Tasks to complete ▸
(1) Copy out the stretch of the poster abstract from "Findings. Across the" through "in engineering design.", word for word.
(2) According to the poster abstract, what kinds of data were collected?
(3) How would this sentence from the poster abstract read in Spanish: "Participants drew on their communicative systems and their transnational experiences to grapple with engineering problems."

Reading text ▸
• • • • •

Sat, April 11, 11:45am to 1:15pm PDT (11:45am to 1:15pm PDT), Los Angeles Convention Center, Floor: Level Two, Room 515A

Abstract

Objectives. Multilingual and multidialectal communities have a long history of resiliency strategies, from creating inclusive spaces to connecting people across languages and cultures to solving problems in their local context (Peralta, 2021). Yet, a rise of ultranationalism and recent political and humanitarian upheavals have led to tensions affecting these communities globally (Broadwater, 2025; The Economist, 2016). Experiencing vilification, multilingual and multidialectal communities remained united. This poster highlights resources of multilingual and multidialectal communities in national and international contexts where people engage in socially-oriented engineering problem-solving in their communities.

Theoretical framework. Synthesizing frameworks of equity and justice in science and engineering (Calabrese Barton & Tan, 2019; Calabrese Barton et al., 2021a; Costanza-Chock, 2020; Morales‐Doyle, 2017) and translanguaging scholarship (García & Wei, 2014; Otheguy, García & Reid, 2015), we underscore the importance of resources to support thriving and engineering practices in multilingual and multidialectal communities. Encouraging the rightful presence of people in culturally and linguistically meaningful ways (Calabrese Barton et al., 2021b; Gutiérrez, 2012), this work hyperlocalized the robotics and engineering learning experiences by privileging local resources, ways of speaking and understanding the world, as the main disciplinary context. We define resources as the physical, symbolic, or sociocultural features of communities that influence learning by channeling behavior (Lahlou, 2018; Author, 2024).

Data Sources and Methods. This poster presents three examples of the relationships we have built with communities and researchers through three cases: An undergraduate engineering design course focused on games in the United States, an engineering and robotics program in Haitian-Dominican communities in the Dominican Republic and a community-oriented engineering project in Afro-descendent Latinx communities in the United States. Through these examples, we highlight the role of community resources (languaging, cognitive and cultural understandings) in designing collaborations and learning environments that generate positive change for people. We highlight collaborations between researchers, students, peers, family members, community groups, and civic leaders. Data includes video recordings of participants, interviews and artifacts. Following a grounded theory tradition, data were coded with a two-step iterative process of initial and focus coding followed by theoretical coding and conceptual development (Charmaz, 2017; Saldaña, 2009).

Findings. Across the cases, students consider racial, environmental, social, technical, and political complexities in thinking and engaging in engineering in their communities. Participants drew on their communicative systems and their transnational experiences to grapple with engineering problems. Through hybrid languaging, students made nuanced connections between communities and the discipline. This work highlights important tensions between researchers’ positionality, languaging, racialization and identity in understanding how communities access cognitive, linguistic and cultural resources when engaging in engineering design.

Significance. This research seeks a new vision for engineering learning environments where the resources of minoritized groups in multilingual and multidialectal communities inspire the futures we create. Our work stands in strong opposition to narratives deeming the translingual and cultural practices of people as less-than-human and as a threat to national identity. Our research documents the brilliance of communities elevating their hybrid systems of knowledge, practices and engineering identities in novel ways to solve problems in their local context.

• • • • •

Records provided ▸
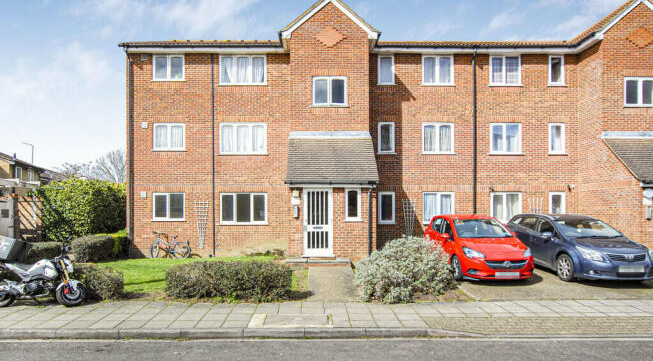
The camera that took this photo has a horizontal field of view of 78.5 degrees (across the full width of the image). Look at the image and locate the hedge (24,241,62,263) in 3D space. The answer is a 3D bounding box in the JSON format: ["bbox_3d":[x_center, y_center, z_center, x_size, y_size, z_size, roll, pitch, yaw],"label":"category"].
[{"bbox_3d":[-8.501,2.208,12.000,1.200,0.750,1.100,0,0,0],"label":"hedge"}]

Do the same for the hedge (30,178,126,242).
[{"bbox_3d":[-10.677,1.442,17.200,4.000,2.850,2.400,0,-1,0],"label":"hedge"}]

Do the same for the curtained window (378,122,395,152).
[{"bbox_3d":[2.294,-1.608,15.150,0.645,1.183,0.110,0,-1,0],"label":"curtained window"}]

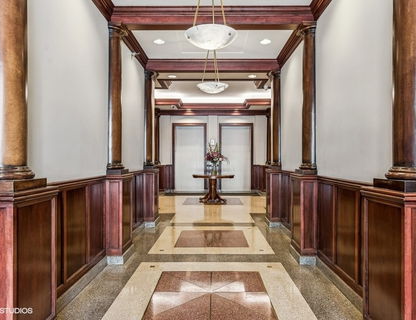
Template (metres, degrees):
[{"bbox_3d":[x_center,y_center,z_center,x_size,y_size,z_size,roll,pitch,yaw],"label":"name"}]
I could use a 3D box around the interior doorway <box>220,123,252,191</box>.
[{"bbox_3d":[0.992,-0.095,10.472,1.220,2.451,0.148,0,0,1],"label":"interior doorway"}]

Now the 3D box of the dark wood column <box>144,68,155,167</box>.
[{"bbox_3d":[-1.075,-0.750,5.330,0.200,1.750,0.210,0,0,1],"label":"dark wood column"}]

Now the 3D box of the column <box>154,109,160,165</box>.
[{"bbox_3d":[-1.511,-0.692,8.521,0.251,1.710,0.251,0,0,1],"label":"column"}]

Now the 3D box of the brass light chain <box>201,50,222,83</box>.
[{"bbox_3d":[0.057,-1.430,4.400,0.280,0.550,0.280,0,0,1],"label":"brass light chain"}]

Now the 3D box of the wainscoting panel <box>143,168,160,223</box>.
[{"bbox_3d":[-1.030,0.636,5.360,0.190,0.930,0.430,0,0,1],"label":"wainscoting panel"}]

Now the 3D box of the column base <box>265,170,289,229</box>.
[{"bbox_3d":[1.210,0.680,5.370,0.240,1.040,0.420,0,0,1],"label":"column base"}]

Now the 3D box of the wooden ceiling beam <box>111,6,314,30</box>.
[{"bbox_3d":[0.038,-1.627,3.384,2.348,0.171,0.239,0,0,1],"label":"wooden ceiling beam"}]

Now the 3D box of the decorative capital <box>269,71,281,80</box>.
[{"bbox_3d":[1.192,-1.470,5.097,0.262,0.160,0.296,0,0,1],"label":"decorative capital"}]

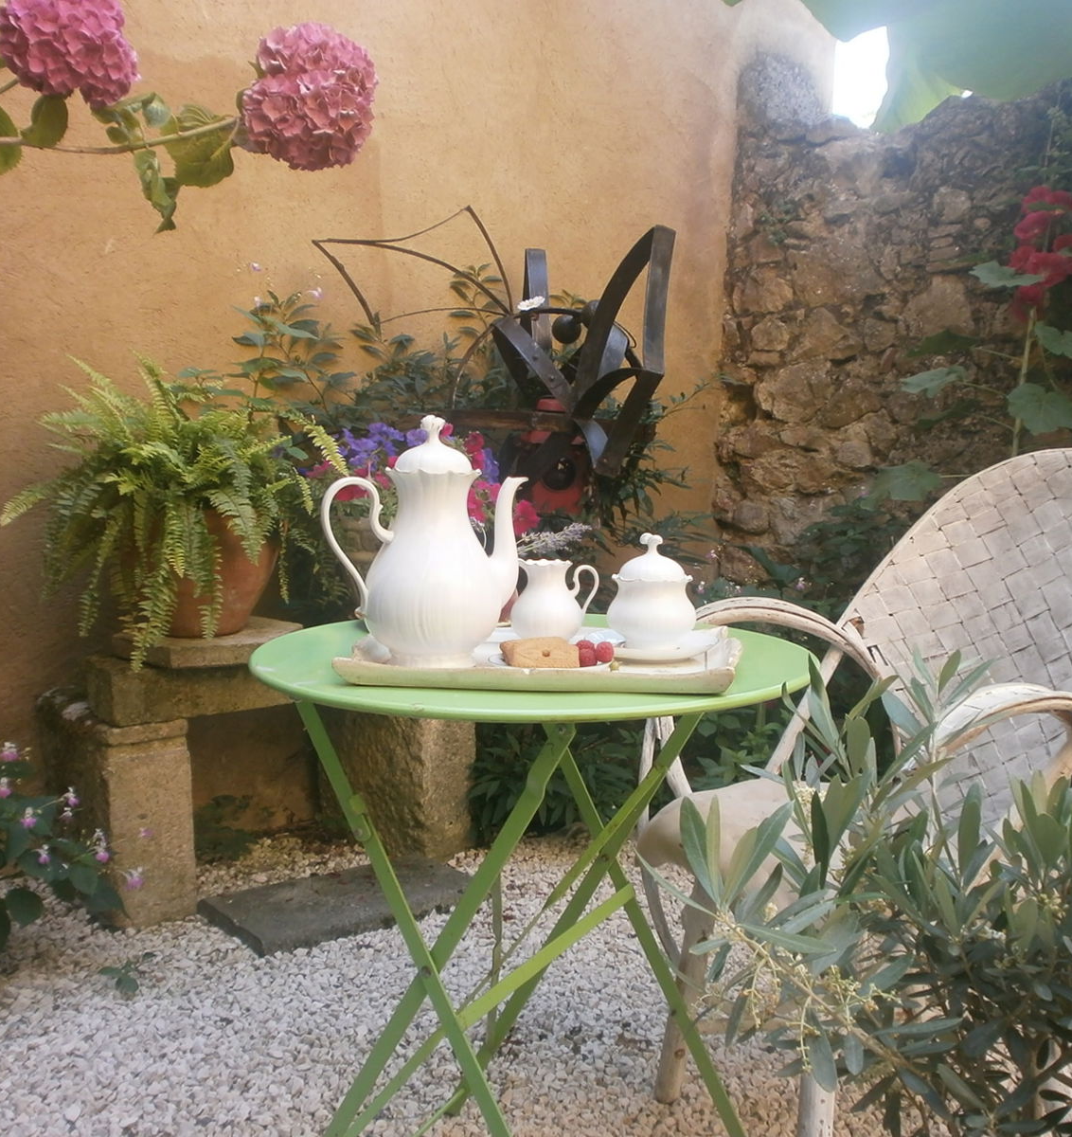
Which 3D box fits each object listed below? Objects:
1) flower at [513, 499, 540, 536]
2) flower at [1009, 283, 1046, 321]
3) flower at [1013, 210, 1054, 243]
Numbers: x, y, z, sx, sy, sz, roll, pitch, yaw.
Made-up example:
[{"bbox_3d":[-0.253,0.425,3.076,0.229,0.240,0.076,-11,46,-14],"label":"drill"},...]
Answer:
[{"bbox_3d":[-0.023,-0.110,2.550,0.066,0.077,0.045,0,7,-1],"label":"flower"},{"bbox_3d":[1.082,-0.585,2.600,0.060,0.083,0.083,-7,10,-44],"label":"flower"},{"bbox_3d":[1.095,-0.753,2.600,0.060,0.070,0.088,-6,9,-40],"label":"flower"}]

• • • • •

Solutions below ▸
(1)
Findings. Across the cases, students consider racial, environmental, social, technical, and political complexities in thinking and engaging in engineering in their communities. Participants drew on their communicative systems and their transnational experiences to grapple with engineering problems. Through hybrid languaging, students made nuanced connections between communities and the discipline. This work highlights important tensions between researchers’ positionality, languaging, racialization and identity in understanding how communities access cognitive, linguistic and cultural resources when engaging in engineering design.

(2) Video recordings of participants, interviews, and artifacts.

(3) Los participantes recurrieron a sus sistemas comunicativos y a sus experiencias transnacionales para abordar problemas de ingeniería.